O que o governo deixou de registrar como gastos em dezembro, para apresentar
em 2013 resultados menos comprometedores para a qualidade de sua política fiscal
cada vez mais desacreditada, acabou tendo de lançar em janeiro - e a
consequência não poderia ser diferente daquela exposta nos números divulgados
pelo Banco Central e pelo Tesouro Nacional.
Os resultados são frustrantes.
Embora utilizem critérios de aferição diferentes, com abrangência igualmente
diferente, o que obviamente produz resultados não coincidentes, as duas
instituições oficiais deixam claro que o governo ainda tem muito a fazer para
convencer os analistas privados e os contribuintes em geral de que, como
prometeu há pouco, mesmo sendo ano eleitoral, 2014 será marcado por maior
controle de suas despesas.
Para a política fiscal, o ano começou mal. Em janeiro, o superávit primário
do setor público - isto é, a economia necessária para o pagamento dos juros da
dívida pública - foi de R$ 19,9 bilhões. O resultado, que inclui o governo
central, os governos regionais (Estados e municípios) e as empresas estatais dos
três níveis de governo, foi 23,4% menor do que o de janeiro de 2013 (R$ 26,0
bilhões).
Como aumentou seus gastos, o governo central registrou superávit
primário de R$ 12,5 bilhões, 38% menor do que o de janeiro de 2013 (R$ 20,2
bilhões), e foi o grande responsável pela piora do resultado consolidado - que
só não foi pior por causa do aumento de 38,3% do saldo dos governos regionais,
de R$ 7,2 bilhões.
No acumulado de 12 meses, o superávit primário atingiu R$ 81 bilhões, o
equivalente a 1,67% do PIB, resultado pior do que o acumulado até dezembro, de
R$ 91,3 bilhões, ou 1,9% do PIB. Alguns resultados são historicamente ruins. O
superávit de janeiro é o pior desde 2011 e o déficit nominal do setor público é
o maior do mês de janeiro desde 2006.
Já na contabilidade do Tesouro, o que se constata é que, embora sazonalmente
em janeiro as contas do governo central apresentem os melhores resultados do
ano, no primeiro mês de 2014 o superávit primário ficou em R$ 12,95 bilhões,
menos da metade do resultado de janeiro de 2013 (R$ 26,28 bilhões) e abaixo da
expectativa dos analistas do mercado financeiro. É o pior resultado em janeiro
desde 2009, ano em que o governo abriu os cofres para tentar conter o impacto da
crise internacional iniciada com a quebra do banco de investimentos Lehman
Brothers, em setembro do ano anterior.
O secretário do Tesouro, Arno Augustin, negou com veemência que, em dezembro,
o governo tenha postergado despesas, com o objetivo de melhorar os resultados
das contas públicas em 2013, e as transferido para o início de 2014. No entanto,
variações não usuais nas despesas sugerem que, de fato, em dezembro houve uma
compressão de gastos que teve de ser aliviada em janeiro.

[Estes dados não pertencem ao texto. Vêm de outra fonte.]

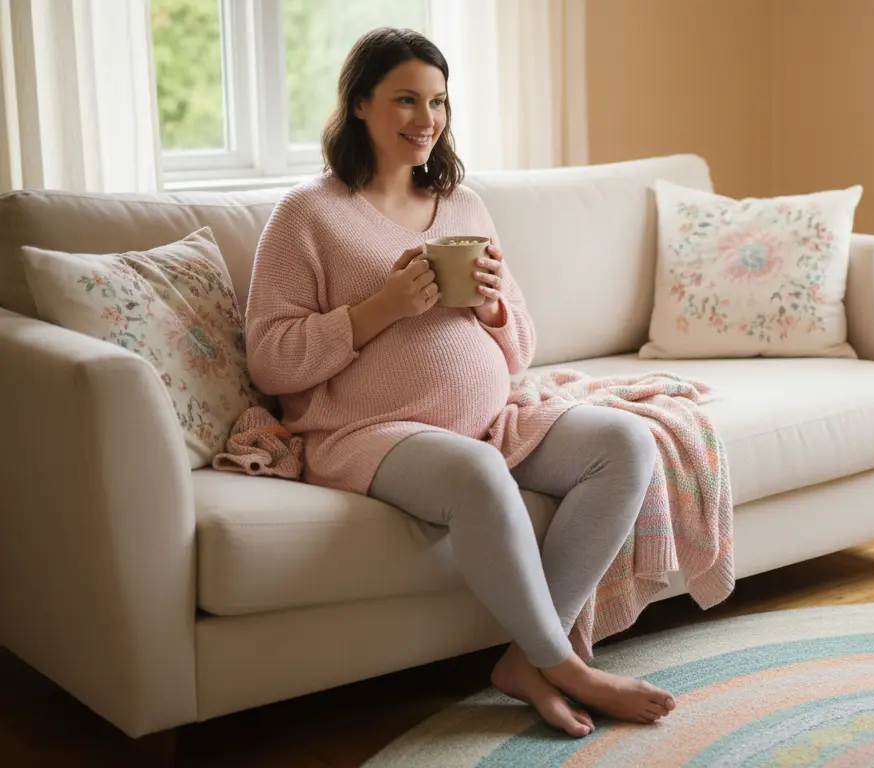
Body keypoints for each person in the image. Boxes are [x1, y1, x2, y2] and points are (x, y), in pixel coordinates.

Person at [244, 27, 674, 738]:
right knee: (477, 474)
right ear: (358, 105)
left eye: (438, 101)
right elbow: (270, 359)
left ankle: (523, 660)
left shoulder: (463, 205)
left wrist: (493, 305)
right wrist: (381, 310)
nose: (426, 120)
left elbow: (521, 347)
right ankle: (561, 664)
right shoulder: (307, 214)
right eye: (406, 100)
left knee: (626, 442)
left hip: (492, 414)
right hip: (366, 433)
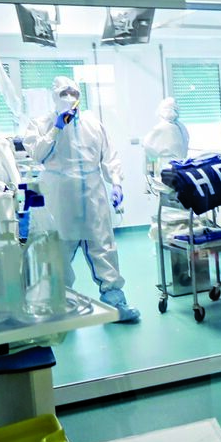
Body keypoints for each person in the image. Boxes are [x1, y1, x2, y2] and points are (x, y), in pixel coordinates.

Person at [25, 76, 140, 323]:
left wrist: (116, 183)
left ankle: (115, 301)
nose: (69, 97)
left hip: (93, 192)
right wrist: (56, 128)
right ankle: (58, 302)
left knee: (103, 244)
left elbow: (109, 156)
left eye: (73, 92)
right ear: (54, 96)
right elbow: (37, 155)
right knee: (59, 247)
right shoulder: (42, 123)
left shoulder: (93, 123)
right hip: (60, 194)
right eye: (63, 93)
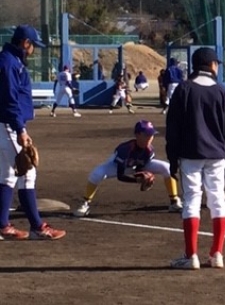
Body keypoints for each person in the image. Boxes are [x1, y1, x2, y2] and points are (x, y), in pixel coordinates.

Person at [166, 47, 225, 270]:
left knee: (192, 200)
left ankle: (191, 256)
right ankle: (217, 254)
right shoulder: (222, 92)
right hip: (217, 155)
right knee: (217, 200)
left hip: (190, 154)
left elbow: (173, 129)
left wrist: (172, 158)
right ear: (212, 65)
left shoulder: (184, 89)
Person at [0, 25, 66, 240]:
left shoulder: (11, 60)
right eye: (32, 45)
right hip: (8, 124)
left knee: (7, 175)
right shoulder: (9, 63)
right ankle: (38, 228)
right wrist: (20, 129)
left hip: (8, 123)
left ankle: (3, 226)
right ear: (24, 42)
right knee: (27, 172)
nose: (33, 50)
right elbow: (9, 100)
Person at [73, 120, 182, 217]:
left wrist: (143, 174)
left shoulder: (149, 150)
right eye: (146, 135)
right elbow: (120, 176)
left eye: (152, 135)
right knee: (97, 173)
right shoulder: (125, 149)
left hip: (133, 165)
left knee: (166, 167)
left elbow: (141, 166)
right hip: (116, 167)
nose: (150, 138)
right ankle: (84, 203)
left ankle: (174, 202)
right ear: (137, 135)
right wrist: (137, 180)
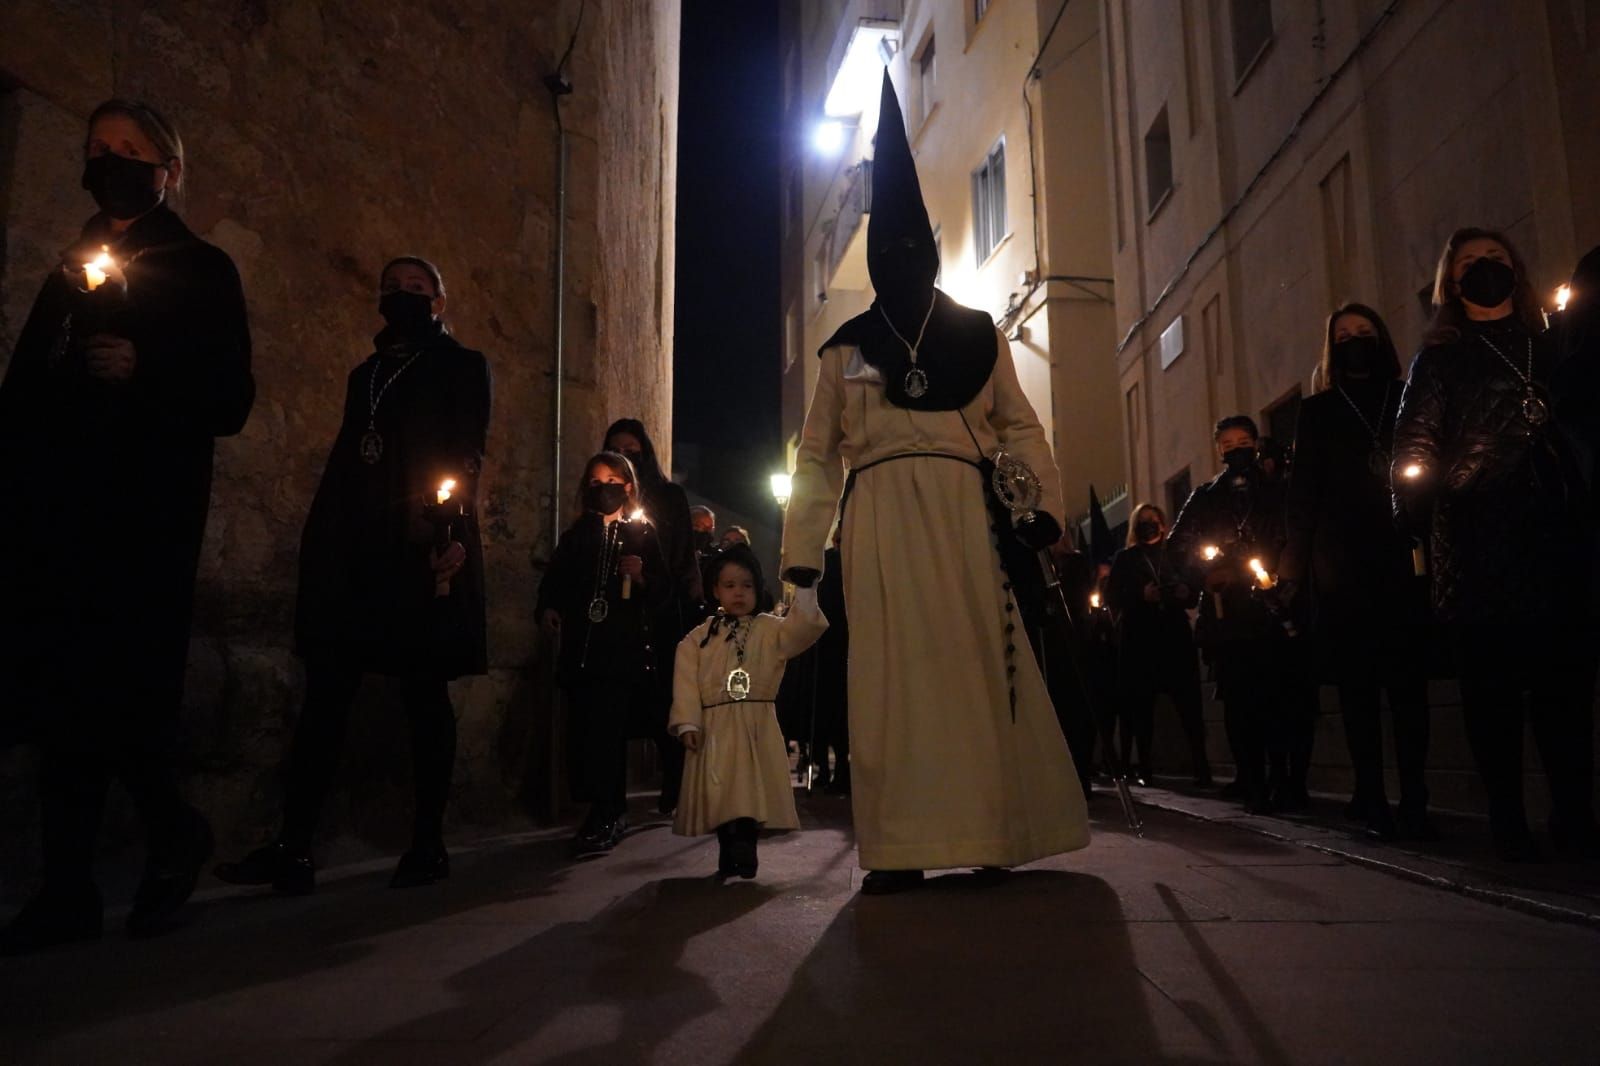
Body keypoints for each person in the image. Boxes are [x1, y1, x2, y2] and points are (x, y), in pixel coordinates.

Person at [780, 72, 1088, 894]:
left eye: (914, 245)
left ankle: (990, 831)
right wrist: (802, 565)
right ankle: (900, 847)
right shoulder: (844, 351)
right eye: (891, 246)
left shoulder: (978, 336)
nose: (902, 259)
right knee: (888, 684)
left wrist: (1041, 510)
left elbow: (1020, 428)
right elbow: (814, 459)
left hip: (965, 519)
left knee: (977, 671)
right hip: (876, 517)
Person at [0, 100, 254, 952]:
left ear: (168, 170)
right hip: (60, 513)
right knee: (62, 697)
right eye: (98, 149)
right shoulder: (70, 270)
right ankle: (69, 886)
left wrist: (148, 370)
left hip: (143, 517)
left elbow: (230, 398)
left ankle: (170, 831)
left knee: (125, 695)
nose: (110, 161)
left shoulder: (203, 268)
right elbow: (26, 386)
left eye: (130, 150)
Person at [214, 256, 490, 894]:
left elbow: (467, 448)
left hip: (423, 539)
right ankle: (295, 845)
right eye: (391, 287)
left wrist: (450, 532)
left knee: (423, 691)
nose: (402, 295)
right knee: (327, 692)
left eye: (417, 288)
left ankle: (428, 843)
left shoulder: (461, 364)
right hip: (355, 543)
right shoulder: (365, 374)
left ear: (440, 302)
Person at [1393, 228, 1599, 861]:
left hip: (1554, 530)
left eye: (1496, 260)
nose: (1484, 270)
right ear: (1450, 282)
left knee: (1564, 688)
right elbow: (1414, 445)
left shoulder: (1553, 344)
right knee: (1493, 692)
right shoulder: (1441, 358)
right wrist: (1421, 512)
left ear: (1517, 269)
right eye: (1468, 264)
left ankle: (1574, 818)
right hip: (1478, 534)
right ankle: (1507, 820)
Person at [1281, 303, 1433, 840]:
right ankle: (1369, 790)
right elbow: (1304, 494)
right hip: (1342, 565)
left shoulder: (1406, 395)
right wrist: (1291, 572)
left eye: (1364, 332)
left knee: (1409, 687)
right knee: (1358, 688)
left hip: (1401, 555)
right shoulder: (1318, 410)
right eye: (1343, 335)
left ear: (1382, 338)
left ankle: (1415, 793)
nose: (1355, 341)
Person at [537, 452, 672, 855]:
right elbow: (556, 579)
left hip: (620, 652)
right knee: (584, 732)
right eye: (594, 483)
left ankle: (610, 810)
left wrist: (641, 577)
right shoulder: (579, 533)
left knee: (609, 733)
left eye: (611, 480)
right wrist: (548, 608)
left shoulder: (643, 534)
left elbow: (663, 593)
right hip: (583, 650)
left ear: (627, 486)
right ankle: (595, 807)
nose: (603, 489)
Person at [670, 545, 828, 878]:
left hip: (756, 725)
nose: (738, 593)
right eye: (729, 585)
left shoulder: (770, 629)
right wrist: (688, 723)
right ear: (715, 589)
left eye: (746, 585)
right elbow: (685, 682)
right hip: (715, 727)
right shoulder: (697, 640)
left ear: (757, 588)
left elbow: (803, 629)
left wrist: (805, 591)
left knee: (749, 791)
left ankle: (745, 844)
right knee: (721, 791)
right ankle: (729, 845)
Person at [1169, 416, 1296, 813]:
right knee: (1240, 702)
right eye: (1227, 443)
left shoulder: (1277, 490)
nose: (1235, 448)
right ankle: (1252, 781)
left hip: (1275, 609)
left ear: (1256, 443)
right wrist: (1205, 575)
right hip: (1228, 615)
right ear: (1218, 449)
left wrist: (1283, 574)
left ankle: (1285, 779)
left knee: (1280, 699)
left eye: (1243, 440)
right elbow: (1178, 546)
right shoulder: (1206, 496)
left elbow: (1295, 531)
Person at [602, 419, 700, 813]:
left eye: (632, 450)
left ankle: (674, 781)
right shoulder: (605, 496)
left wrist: (656, 580)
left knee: (663, 700)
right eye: (617, 450)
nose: (625, 457)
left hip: (661, 608)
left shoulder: (669, 496)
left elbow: (680, 552)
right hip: (619, 613)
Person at [1105, 504, 1211, 788]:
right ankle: (1146, 769)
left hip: (1174, 636)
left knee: (1189, 705)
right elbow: (1112, 595)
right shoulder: (1126, 559)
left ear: (1163, 525)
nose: (1148, 526)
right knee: (1142, 708)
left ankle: (1202, 767)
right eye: (1142, 522)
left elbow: (1194, 590)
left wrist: (1185, 591)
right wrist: (1141, 595)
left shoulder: (1175, 555)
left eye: (1153, 521)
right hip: (1141, 639)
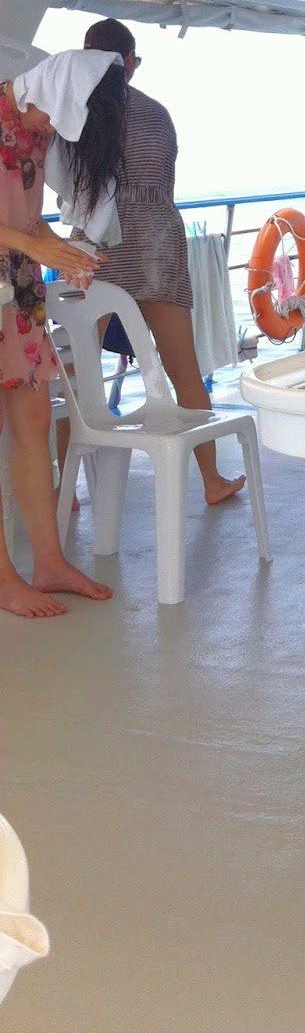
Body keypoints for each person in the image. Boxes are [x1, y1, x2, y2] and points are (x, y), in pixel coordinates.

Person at [78, 20, 244, 505]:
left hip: (95, 242)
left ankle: (62, 488)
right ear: (131, 62)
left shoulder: (77, 112)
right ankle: (211, 480)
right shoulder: (156, 113)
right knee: (184, 368)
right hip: (156, 241)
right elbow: (161, 178)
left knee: (78, 370)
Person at [0, 50, 125, 616]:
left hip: (18, 293)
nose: (53, 131)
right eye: (57, 119)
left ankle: (48, 562)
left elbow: (23, 218)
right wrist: (36, 245)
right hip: (13, 279)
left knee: (33, 424)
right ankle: (3, 578)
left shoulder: (33, 133)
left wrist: (64, 249)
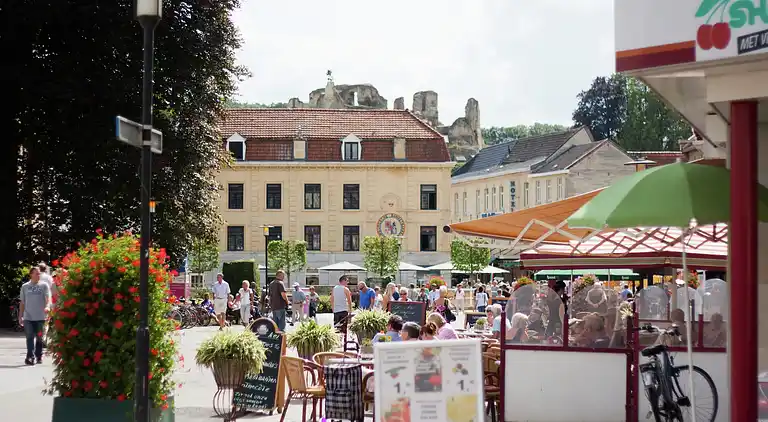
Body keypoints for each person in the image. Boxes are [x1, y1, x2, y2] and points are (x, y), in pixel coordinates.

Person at [19, 267, 50, 365]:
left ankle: (39, 355)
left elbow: (47, 298)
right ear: (31, 274)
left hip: (40, 317)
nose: (38, 275)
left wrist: (48, 307)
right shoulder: (25, 286)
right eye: (36, 274)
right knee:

As despesas do governo federal no primeiro mês deste ano - incluindo os
gastos com pessoal, com programas sociais, transferências, custeio
administrativo e investimentos - aumentaram 19,5% em relação às de janeiro do
ano passado, enquanto as receitas cresceram apenas 6,6%. Considerados apenas os
gastos com custeio e investimentos, o crescimento foi 32,9%, uma variação tão
grande que não pode ter decorrido simplesmente de mais compras ou de contratação
de pessoal, novas obras ou serviços, e sim de quitação de débitos que estavam
represados.
Muito ruim para os resultados de janeiro, essa prática deverá ter influência
apenas residual nos próximos meses, o que não significa, porém, que a situação
da política fiscal seja tranquila. Há pouco mais de uma semana, ao anunciar os
novos parâmetros para a política fiscal em 2014, o que inclui a redução de R$ 44
bilhões no orçamento deste ano, o ministro da Fazenda, Guido Mantega, disse que
o objetivo é alcançar, neste ano, um superávit primário de R$ 99 bilhões,
equivalente a 1,9% do PIB, mesmo porcentual registrado em 2013. Desse valor, o
governo federal deverá obter R$ 80,8 bilhões, ou 1,55% do PIB. Por enquanto,
essas metas não são mais do que declarações de intenções.